Polish dataset from Europarl - help needed

I read Using the Europarl Dataset with sentences from speeches from the European Parliament and I tried to extract the Polish sentences from the dataset.

I based on the other scripts, but I tried to lose not too much, what means:

  • remove the content of brackets, but not the whole sentence;
  • If a line contains more than one sentence, try to split them;
  • sentence doesn’t need to start with a big letter

Rest of rules are very similar with others (like removing person names if possible, removing abbreviations etc.) with one exception, I didn’t remove one-word sentences. The full script is available here (mix python & shell). After automatically extraction, I made cursorily a manual review (removing more personal names, too similar sentences, also a few probably too strong opinions without context etc.). As a result, from about 630k lines of Parallel PL-EN corpus, I extracted 205k sentences.

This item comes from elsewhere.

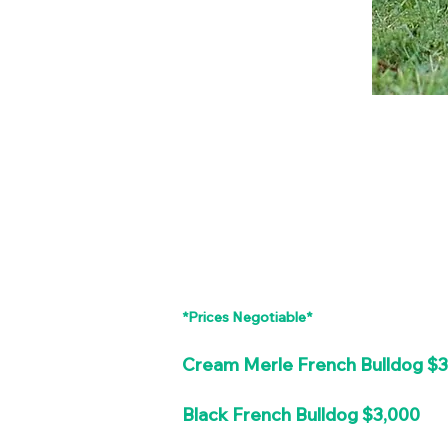
*Prices Negotiable*
Cream Merle French Bulldog $
Black French Bulldog $3,000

The full dataset is here

Now, I need help with QA. Are here Polish speakers, who want to check test sample? I prepared for review a sheet with 4100 random sentences. I’ll make a first review, but more is needed before I could open PR.

If there is no willing Polish volunteers, should/could I upload those sentences into Sentence Collector, so they will be slowly reviewed case-by-case, but not lost?

1 Like

I’d suggest opening a PR now and making it WIP, if nothing else it should bring a bit more visibility to the extraction.

Thanks, I thought about opening it after QA, but you have right. PR: https://github.com/mozilla/common-voice/pull/2933

I finished my review and it looks ok, I accepted 98% of the sample sentences.

Since I see there is no active Polish contributors here, I would kindly ask for help some previous. So:

@jakub.wrobel7 @Scarfmonster @Etua @madziszyn @aiteam @Tomasz_Zietkiewicz

Sorry for unexpected mention. I see you were previously active in Polish-related threads. If any of you is still interested in Common Voice contributing, I would ask for help in review large Polish dataset. tl;dr: there is 4100 sample sentences (of 200k) that need to be reviewed by 2-3 person in order to add the whole dataset to the CV. It’s just a click in a spreadsheet I prepared. More details are in the first post in this thread. Thanks in advance and sorry again for mentioning.

Hi, I will try next week but no promises :wink:

1 Like

Thanks a lot! And no pressure :slight_smile:

Ok, i’ll try to help but i can’t promise anything…

1 Like

Thanks! I’ll be happy for any help :slight_smile:

Hi, @madziszyn & @jakub.wrobel7 - I’d just remember about the topic (but no pressure :wink: )